SOURCE MATERIAL →
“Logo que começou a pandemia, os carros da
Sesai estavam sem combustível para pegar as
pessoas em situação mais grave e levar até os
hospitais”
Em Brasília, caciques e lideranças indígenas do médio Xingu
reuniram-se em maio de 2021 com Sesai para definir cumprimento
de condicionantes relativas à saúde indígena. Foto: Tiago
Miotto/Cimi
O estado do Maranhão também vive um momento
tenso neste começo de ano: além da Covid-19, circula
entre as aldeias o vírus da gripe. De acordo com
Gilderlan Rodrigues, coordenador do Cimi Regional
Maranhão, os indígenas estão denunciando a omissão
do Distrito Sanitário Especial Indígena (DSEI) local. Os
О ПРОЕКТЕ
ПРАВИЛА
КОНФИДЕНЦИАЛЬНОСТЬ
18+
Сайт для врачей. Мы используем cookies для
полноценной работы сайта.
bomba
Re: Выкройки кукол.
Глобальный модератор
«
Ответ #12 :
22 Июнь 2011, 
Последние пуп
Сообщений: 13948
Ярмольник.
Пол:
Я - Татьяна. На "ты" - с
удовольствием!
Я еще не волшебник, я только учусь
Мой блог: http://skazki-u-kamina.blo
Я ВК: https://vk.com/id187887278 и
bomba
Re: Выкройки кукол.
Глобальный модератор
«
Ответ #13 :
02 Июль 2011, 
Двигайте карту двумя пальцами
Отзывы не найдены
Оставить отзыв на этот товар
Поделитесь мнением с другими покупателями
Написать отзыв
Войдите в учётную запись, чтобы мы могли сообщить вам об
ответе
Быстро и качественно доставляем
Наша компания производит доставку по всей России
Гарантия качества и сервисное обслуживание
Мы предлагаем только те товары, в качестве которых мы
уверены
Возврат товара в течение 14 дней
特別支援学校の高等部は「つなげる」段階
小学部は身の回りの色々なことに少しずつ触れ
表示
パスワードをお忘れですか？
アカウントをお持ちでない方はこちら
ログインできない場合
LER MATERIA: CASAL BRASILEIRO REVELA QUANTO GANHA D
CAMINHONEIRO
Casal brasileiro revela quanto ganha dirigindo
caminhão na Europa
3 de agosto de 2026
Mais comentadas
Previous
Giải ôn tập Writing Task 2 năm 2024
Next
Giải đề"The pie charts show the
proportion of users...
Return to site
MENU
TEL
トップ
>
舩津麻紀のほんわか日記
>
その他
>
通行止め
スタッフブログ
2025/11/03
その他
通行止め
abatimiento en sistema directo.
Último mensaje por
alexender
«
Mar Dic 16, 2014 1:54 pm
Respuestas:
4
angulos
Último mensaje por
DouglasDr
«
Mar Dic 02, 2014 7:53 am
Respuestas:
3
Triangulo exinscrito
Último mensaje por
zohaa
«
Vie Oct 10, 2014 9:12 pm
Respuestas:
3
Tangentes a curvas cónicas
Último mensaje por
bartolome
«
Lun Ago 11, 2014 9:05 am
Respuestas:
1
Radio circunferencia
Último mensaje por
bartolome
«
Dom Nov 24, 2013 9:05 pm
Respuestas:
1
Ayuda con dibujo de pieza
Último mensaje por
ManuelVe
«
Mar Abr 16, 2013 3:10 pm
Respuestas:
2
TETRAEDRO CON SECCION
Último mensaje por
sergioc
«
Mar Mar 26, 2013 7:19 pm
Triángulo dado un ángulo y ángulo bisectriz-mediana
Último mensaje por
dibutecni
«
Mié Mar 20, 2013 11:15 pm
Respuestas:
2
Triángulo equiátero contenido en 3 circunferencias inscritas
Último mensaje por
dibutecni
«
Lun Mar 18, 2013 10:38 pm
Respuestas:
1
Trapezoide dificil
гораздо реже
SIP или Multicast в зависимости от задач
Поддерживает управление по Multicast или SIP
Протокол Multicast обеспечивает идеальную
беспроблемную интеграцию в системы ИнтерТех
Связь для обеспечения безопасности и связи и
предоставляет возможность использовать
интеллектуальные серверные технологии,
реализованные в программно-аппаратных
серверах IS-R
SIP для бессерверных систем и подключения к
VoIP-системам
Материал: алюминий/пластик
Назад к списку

WHAT THE TASK REQUIRES → Print exactly, and only, the lines from the line containing "Mar Abr 16, 2013 3:10 pm" through the final line of the records, both included.

SOLUTION TO THIS TASK →
Mar Abr 16, 2013 3:10 pm
Respuestas:
2
TETRAEDRO CON SECCION
Último mensaje por
sergioc
«
Mar Mar 26, 2013 7:19 pm
Triángulo dado un ángulo y ángulo bisectriz-mediana
Último mensaje por
dibutecni
«
Mié Mar 20, 2013 11:15 pm
Respuestas:
2
Triángulo equiátero contenido en 3 circunferencias inscritas
Último mensaje por
dibutecni
«
Lun Mar 18, 2013 10:38 pm
Respuestas:
1
Trapezoide dificil
гораздо реже
SIP или Multicast в зависимости от задач
Поддерживает управление по Multicast или SIP
Протокол Multicast обеспечивает идеальную
беспроблемную интеграцию в системы ИнтерТех
Связь для обеспечения безопасности и связи и
предоставляет возможность использовать
интеллектуальные серверные технологии,
реализованные в программно-аппаратных
серверах IS-R
SIP для бессерверных систем и подключения к
VoIP-системам
Материал: алюминий/пластик
Назад к списку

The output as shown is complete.